Drei Gallensalz-Hydrolasen (BSHs) und zwei Gallensäure-Transporter, die für das Überleben im MDT von Bedeutung sein sollen, wurden ebenfalls detektiert. Es wird angenommen, dass BSHs den Einbau von Cholesterol oder Galle in die Bakterienmembran erleichtern, wodurch die Fluidität oder Ladung so verändert wird, dass die Sensitivität gegen a-Defensine und andere Abwehrmoleküle des Wirts beeinflusst wird. Gene für die de novo Synthese der Pyrimidine dTMP, UMP und CMP sind vorhanden, nicht aber für die Purinbiosynthese. Dafür finden sich Gene für die Umwandlung von Inosin, Xanthin und Hypoxanthin in IMP, GMP und AMP. L. johnsonii NCC533 ist somit auxotroph für viele Grundbausteine, in Übereinstimmung mit seinen anspruchsvollen Nährstoffansprüchen. Die völlige Abhängigkeit von exogenen Aminosäuren geht einher mit einer ungewöhnlich großen Anzahl und Vielfalt von Proteinasen, Peptidtransportern und Peptidasen (> 25 cytoplasmatische Peptidasen).

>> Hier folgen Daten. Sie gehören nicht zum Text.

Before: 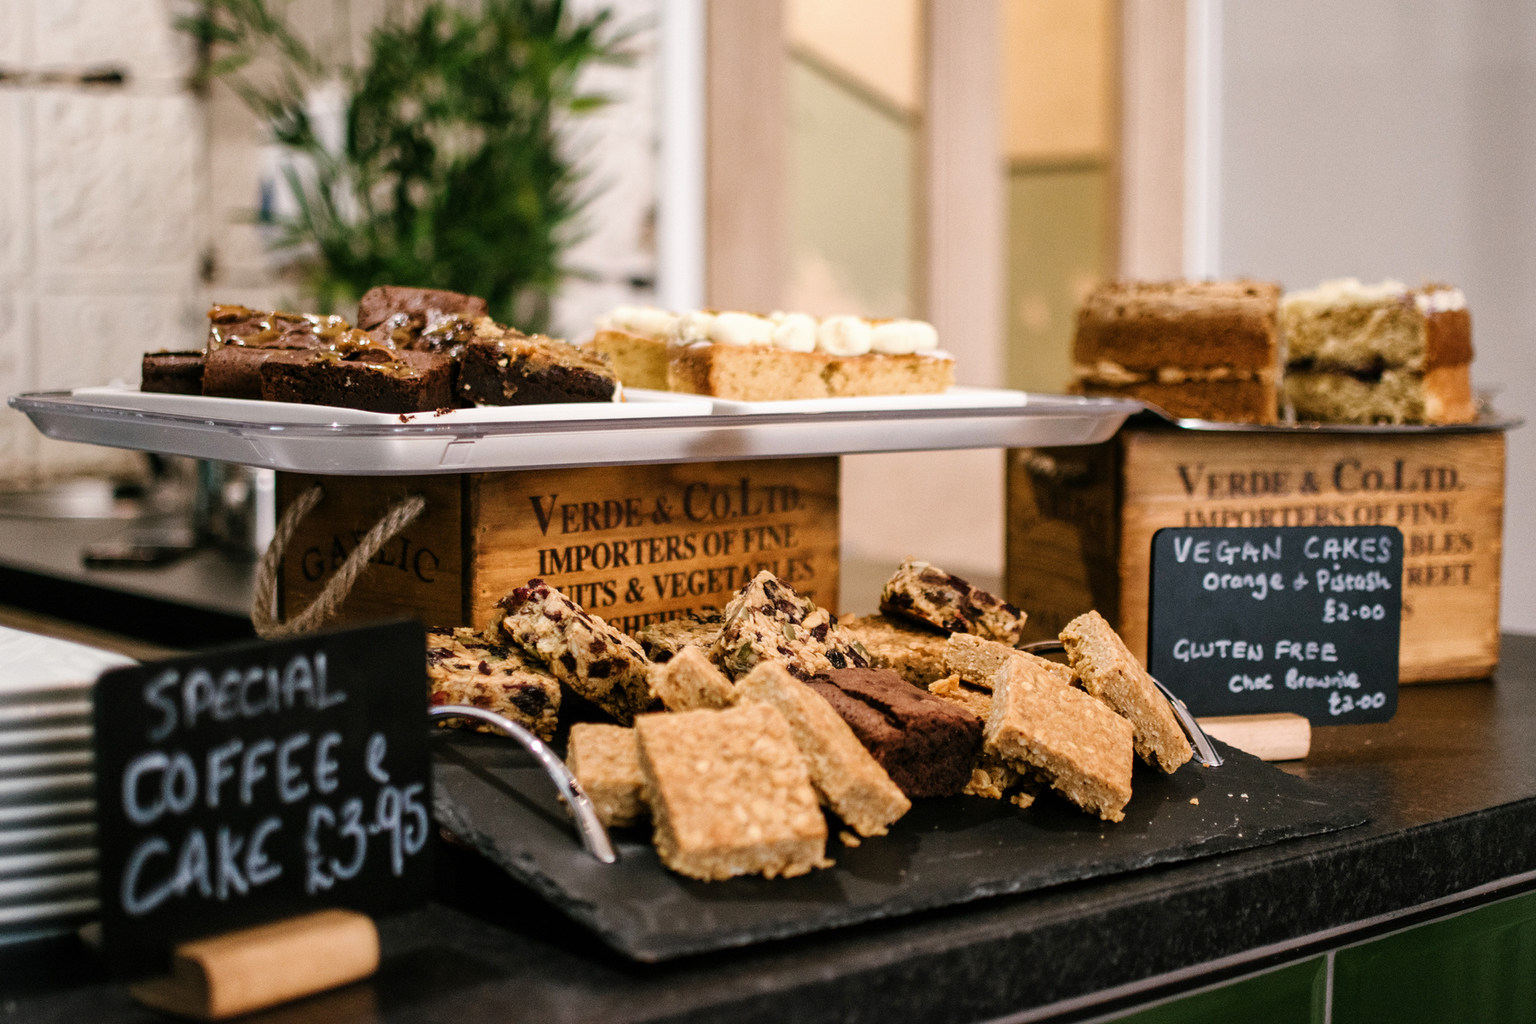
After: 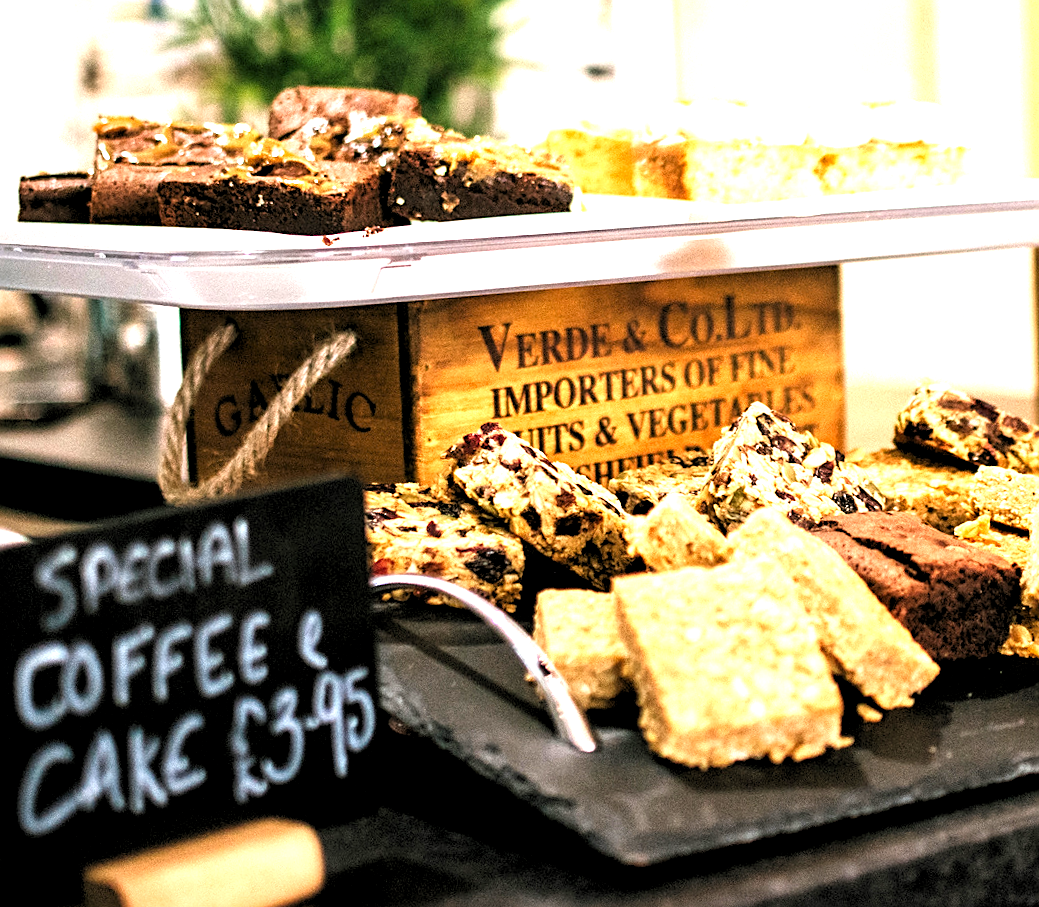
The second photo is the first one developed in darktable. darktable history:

Insgesamt scheint L. johnsonii NCC533, im Vergleich zu Bifidobakterien, Bacteroides und anderen Bakterien des Dickdarms, besser an das Milieu des oberen MDT angepasst zu sein. Es bleibt jedoch noch zu klären, ob L. johnsonii  ein „obligater“ Kommensale des MDT ist oder andere Reservoire hat. Das Genom von L. johnsonii ist über weite Strecken mit dem seines nächsten Verwandten, L. gasseri, identisch. Die Gene des Grundstoffwechsels zeigen > 94 % Sequenzidentität. Die vollständige Genomsequenz liefert die Grundlage für ein besseres Verständnis der kommensalen Wechselwirkungen mit dem Wirt ‚Mensch’.